• Exercise details: Pick out every line of the data below that contains the string "value". Case matters, so include only lines where it appears with the same capitalization.

--- Extracted information Enclosed Below ---

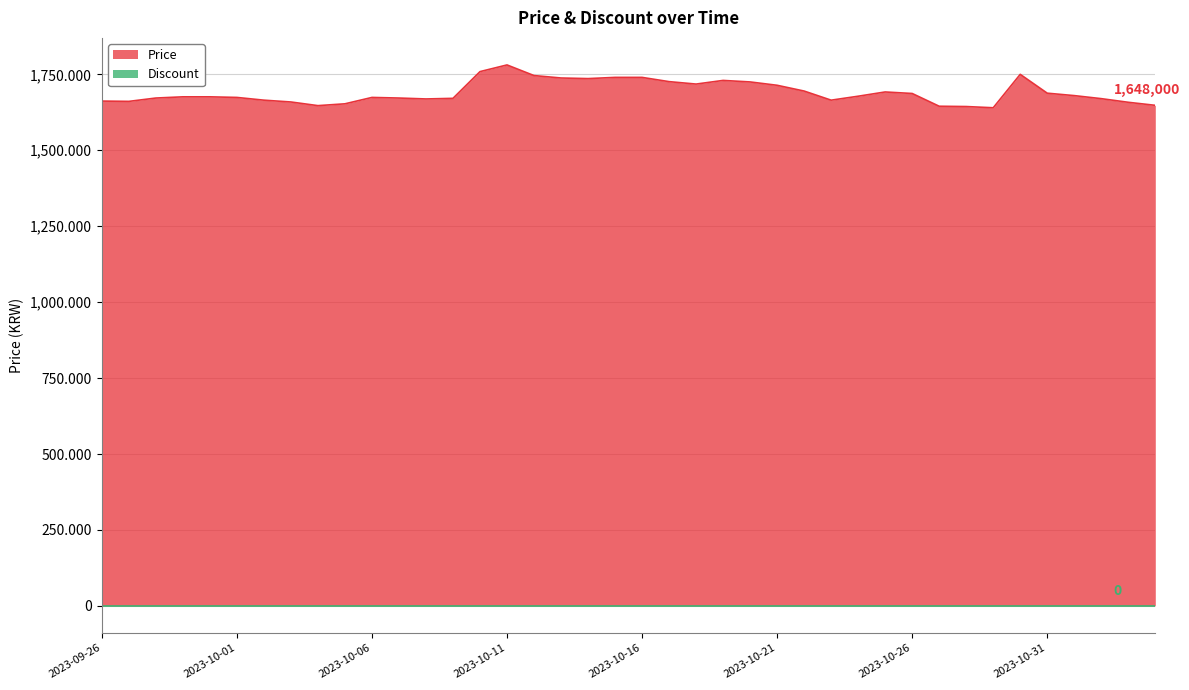

Rank the categories by value from highest to lowest.

2023-10-11, 2023-10-10, 2023-10-30, 2023-10-12, 2023-10-15, 2023-10-16, 2023-10-13, 2023-10-14, 2023-10-19, 2023-10-17, 2023-10-20, 2023-10-18, 2023-10-21, 2023-10-22, 2023-10-25, 2023-10-31, 2023-10-26, 2023-11-01, 2023-10-24, 2023-09-29, 2023-09-30, 2023-10-01, 2023-10-06, 2023-09-28, 2023-10-07, 2023-10-09, 2023-11-02, 2023-10-08, 2023-10-02, 2023-10-23, 2023-09-26, 2023-09-27, 2023-10-03, 2023-11-03, 2023-10-05, 2023-11-04, 2023-10-04, 2023-10-27, 2023-10-28, 2023-10-29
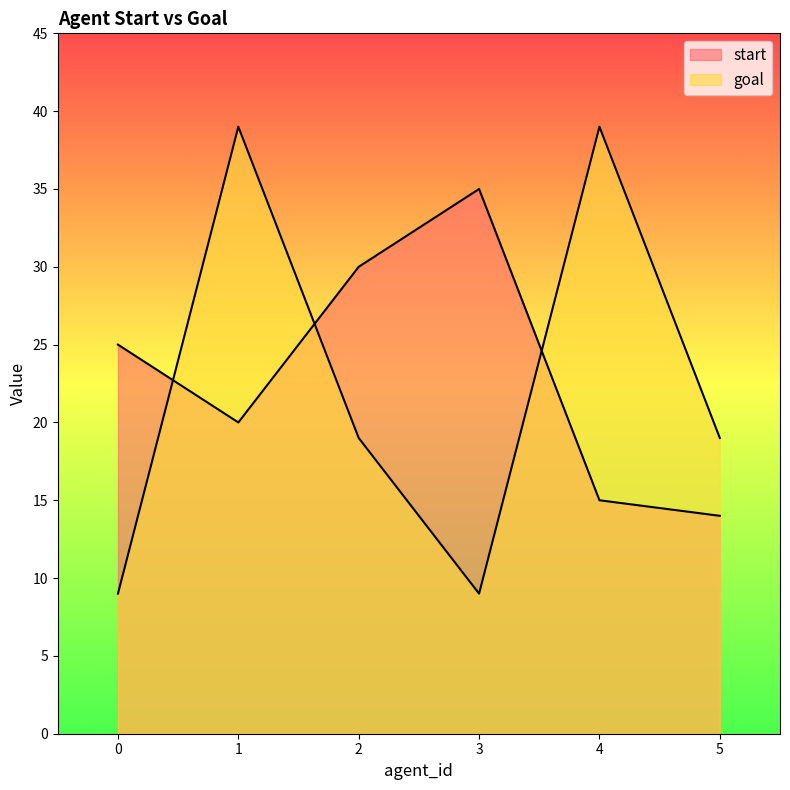

At which category does goal reach its first local valley?

3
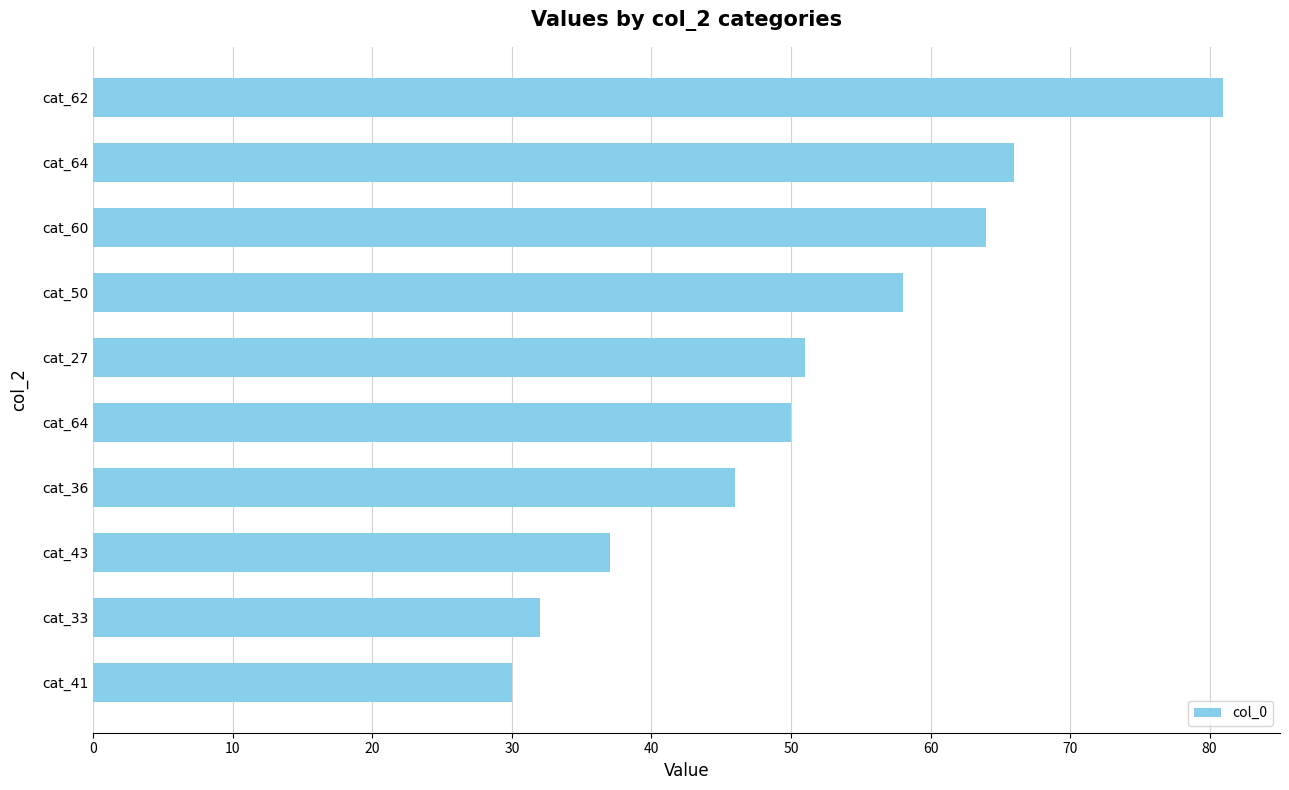

What is the minimum value shown in the chart?

30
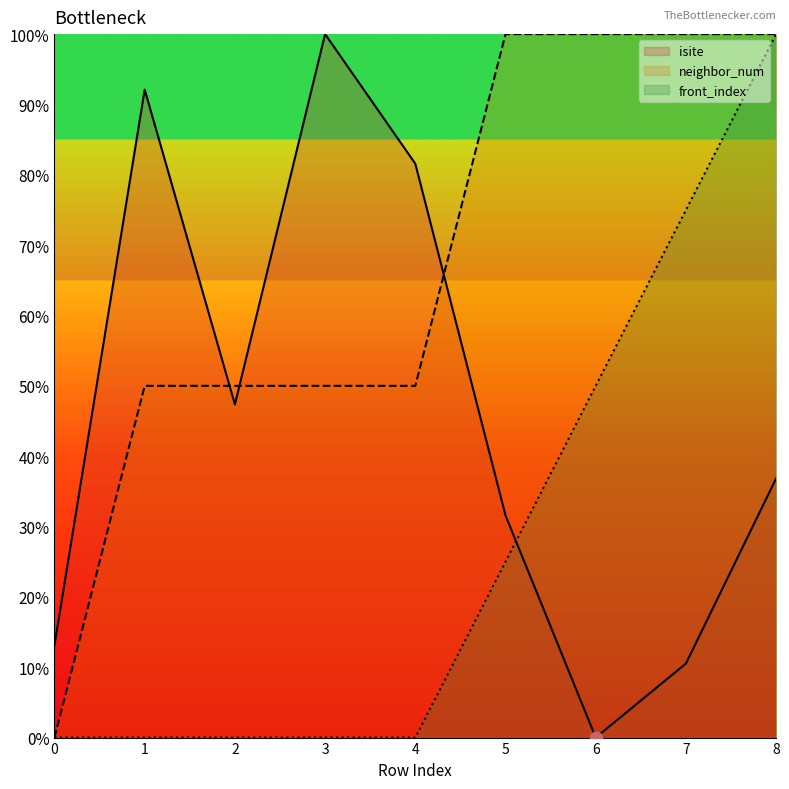

Is the value of isite (line) at 3 greater than the value of front_index (line) at 5?

Yes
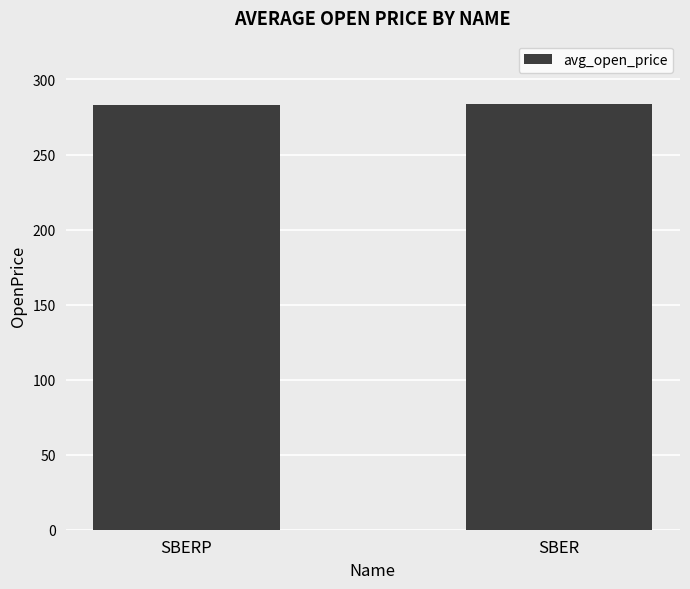

What is the average value?

283.3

--- End of Enclosed Extracted information ---

• Solution to this task:
Rank the categories by value from highest to lowest.
What is the minimum value shown in the chart?
Is the value of isite (line) at 3 greater than the value of front_index (line) at 5?
What is the average value?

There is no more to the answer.